Safari 5′s reader is going to piss a lot of people off

Dan Moren in Macworld:

The new Safari Reader feature seems akin to Web-based services like Readability, giving you the option of viewing a Web page in a slimmed-down, scrollable view that eliminates many of the distracting elements. Safari 5 can detect both single and multipage articles and allows you to toggle the Reader mode to display the article, print it, or share it via e-mail.
If you haven’t tried it, you should—it works pretty well. It’s also going to make a lot of people—those who think that splashing ads in my face all day is the right way to catch my attention1—really unhappy because they no longer hold the power to make us consume their content the way we want. For my part, I very much like the idea of getting access to my content in an isolated, easily readable and well-laid-out format. Publishers are probably going to think that Apple is trying to screw them, whereas they should really start to realize that this is the way people want to be able to consume content on the web: no pagination, no interstitials, no popups, no stupid “windows” that fly across the screen.

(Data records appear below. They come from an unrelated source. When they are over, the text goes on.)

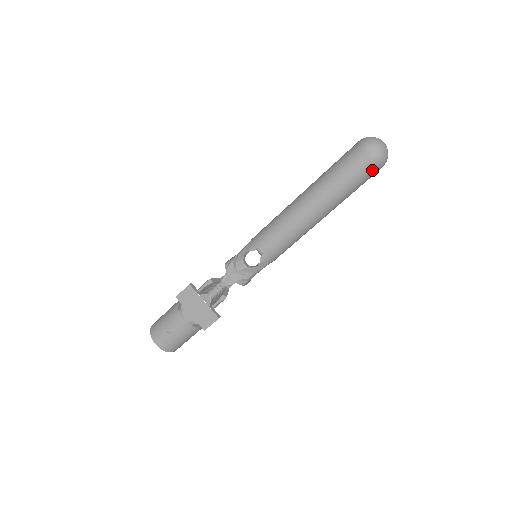
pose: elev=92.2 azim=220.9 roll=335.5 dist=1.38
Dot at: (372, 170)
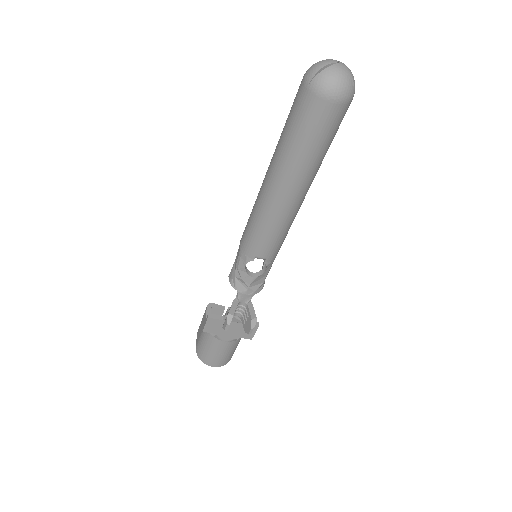
Dot at: (344, 112)
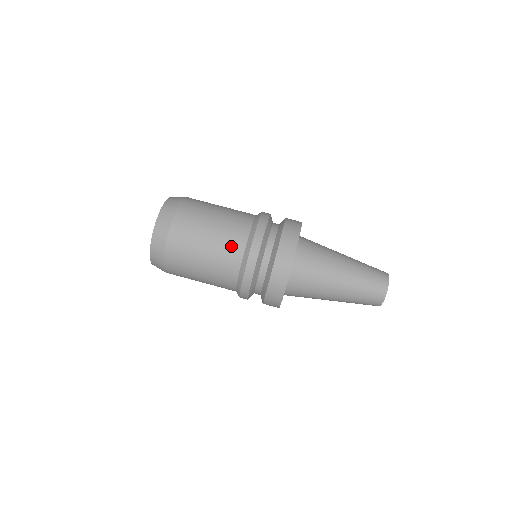
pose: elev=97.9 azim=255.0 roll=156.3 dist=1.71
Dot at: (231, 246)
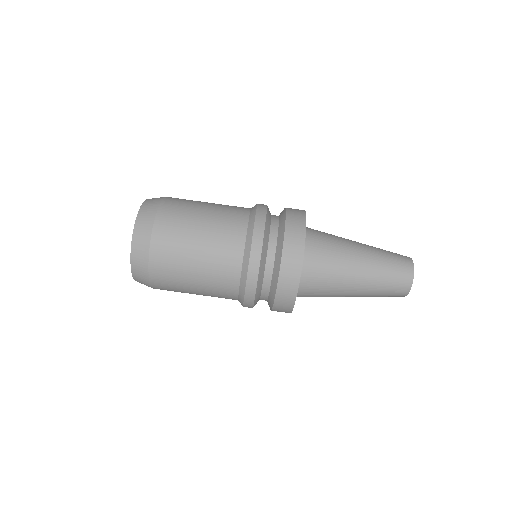
Dot at: (229, 238)
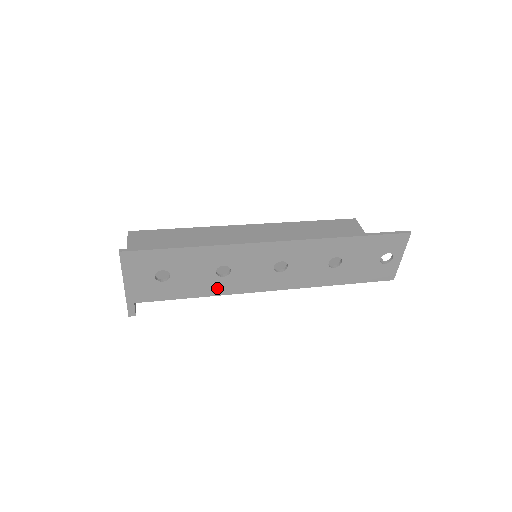
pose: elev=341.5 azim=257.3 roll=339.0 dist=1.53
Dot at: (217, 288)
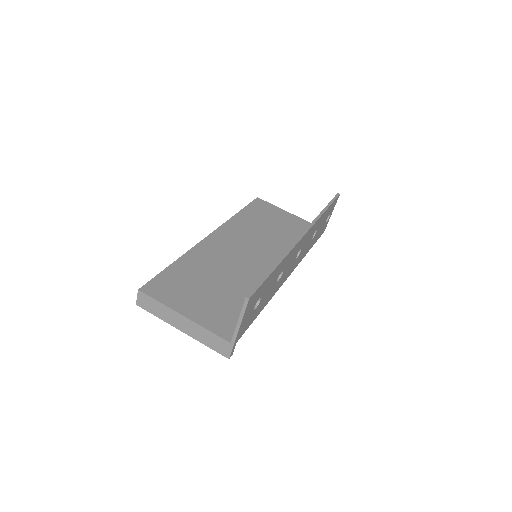
Dot at: (272, 293)
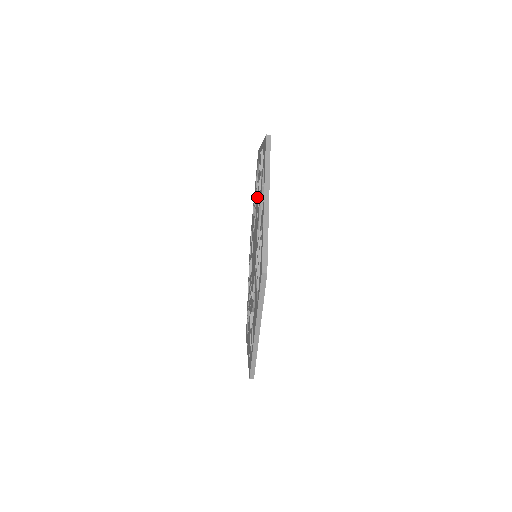
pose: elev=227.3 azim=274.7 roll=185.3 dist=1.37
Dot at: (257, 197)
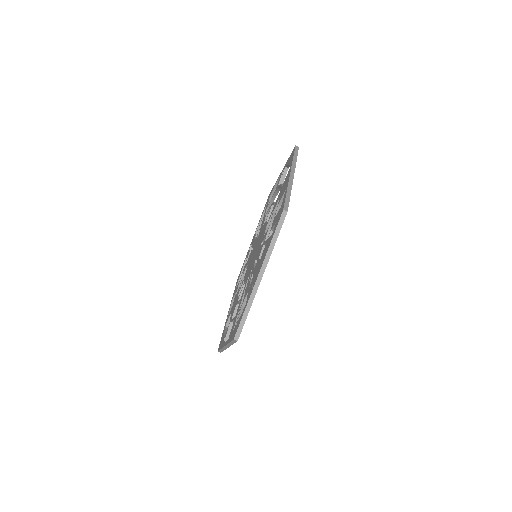
Dot at: (251, 251)
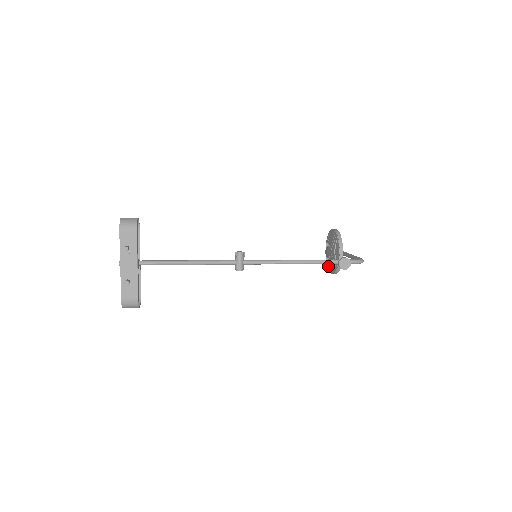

Apple’s defence of this new functionality is going to be that the user still needs to visit a page in order to take advantage of Reader. The counterpoint is that Reader does away completely with the formatting of that page, so, if your site relies on advertising clicks to make money, you’re going to take a big hit.

It’ll be interesting to see how this plays out. Readability has been around for a while, but it’s still a niche scriptlet that you need to discover, and it’s not that popular among the non-tech crowd. Reader, on the other hand, is built straight into the browser, which puts it within reach of anyone. I see two possible outcomes if this kind of functionality catches on with other browsers: either site owners are going to start banning Safari users—hey, stupidity flows eternal—or ads and marketing are going to start becoming more integrated within the content. Of course, the whole thing could fizzle and nothing might happen, too.

  1. In their defence, they probably do it because it works.